Dernier risque : les arnaques. En 2018, l’AMF a recensé plus d’un millier de plaintes de particuliers liées à des escroqueries sur les cryptomonnaies, pour un montant cumulé de 55 millions d’euros. Le modus operandi est souvent le même : un particulier qui veut investir recherche des informations sur Internet, est attiré par des bannières publicitaires le conduisant vers un formulaire à compléter et laisse ses coordonnées téléphoniques à une fausse plate-forme. Quelqu’un le rappelle et l’incite à effectuer un virement bancaire rapidement en échange de crypto-actifs qu’il ne recevra jamais. Ce procédé doit immédiatement vous alerter : sur une plate-forme digne de ce nom, tout se passe en ligne et personne ne vous sollicitera par téléphone.

« Toutes les catégories d’épargnants sont concernées par ces arnaques, même ceux qui ont une bonne connaissance des marchés financiers, preuve de la dextérité des escrocs qui utilisent les mêmes techniques de manipulation psychologique que sur le Forex ou les diamants, alerte Claire Castanet, directrice des relations avec les épargnants au sein de l’AMF. Il faut que les particuliers n’oublient pas leurs réflexes de bon sens. Les promesses de rendements fabuleux, de placements sans risques sont irréalistes sur ce marché ! » Si, malgré ces risques, vous avez envie de tenter le coup, n’oubliez pas qu’il s’agit avant tout d’un placement exotique, dont la proportion dans votre patrimoine financier doit rester minime.

Comment investir ?

Investir dans les cryptomonnaies nécessite à la fois prudence et aisance avec Internet. En effet, vous ne pouvez accéder à ces actifs qu’à travers des plates-formes d’échanges spécialisées, uniquement en ligne. Seul Coinhouse permet d’acheter ou vendre des bitcoins et 200 autres cryptomonnaies en se déplaçant physiquement à son comptoir (à Paris), mais c’est en fait un acteur en ligne qui vous accompagne dans votre démarche. Avant tout, il faut bien sélectionner votre intermédiaire.

L’offre est pléthorique. Mais il existe moins d’une dizaine d’acteurs de qualité qui respectent les normes de lutte contre le blanchiment d’argent et d’identification de leurs clients. Le plus célèbre est l’américaine Coinbase, avec une version en français, qui revendique 20 millions d’utilisateurs et 150 milliards de dollars échangés.

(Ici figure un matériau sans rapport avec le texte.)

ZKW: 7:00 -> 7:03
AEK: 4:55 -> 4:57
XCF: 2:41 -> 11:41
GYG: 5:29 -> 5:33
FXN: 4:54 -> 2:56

D’autres sites américains, dont les informations ne sont disponibles qu’en anglais, se démarquent, par exemple Poloniex ou Kraken. Certaines plates-formes créées en France figurent dans ce top 10, comme Coinhouse et Paymium. Concrètement, vous devez ouvrir un compte pour ensuite avoir accès à votre portefeuille numérique et effectuer des transactions. Les plates-formes facturent de 2 à 10 % de commissions sur les sommes échangées. Ces frais sont généralement dégressifs en fonction du montant placé et du mode de paiement (virement, le moins cher, ou carte bancaire).

Quelle est la fiscalité ?

La fiscalité dépend de l’utilisation que vous faites des crypto-actifs. Initialement, le fisc considérait que les gains entraient dans le cadre des bénéfices industriels et commerciaux (BIC) pour un usage habituel (soit une taxation jusqu’à 66,2 % pour les plus gros contribuables) ou dans la catégorie des bénéfices non commerciaux pour un usage occasionnel. Mais une décision du Conseil d’Etat du 26 avril 2018 a précisé que les gains tirés de la cession de crypto-actifs à titre occasionnel devaient relever du régime des plus-values sur biens meubles (soit une taxation à 36,2 % mais avec plusieurs abattements possibles). L’article 41 de la loi de finances pour 2019 instaure désormais dans ce cas le prélèvement forfaitaire unique de 30 %, avec un abattement sur les 305 premiers euros de cession.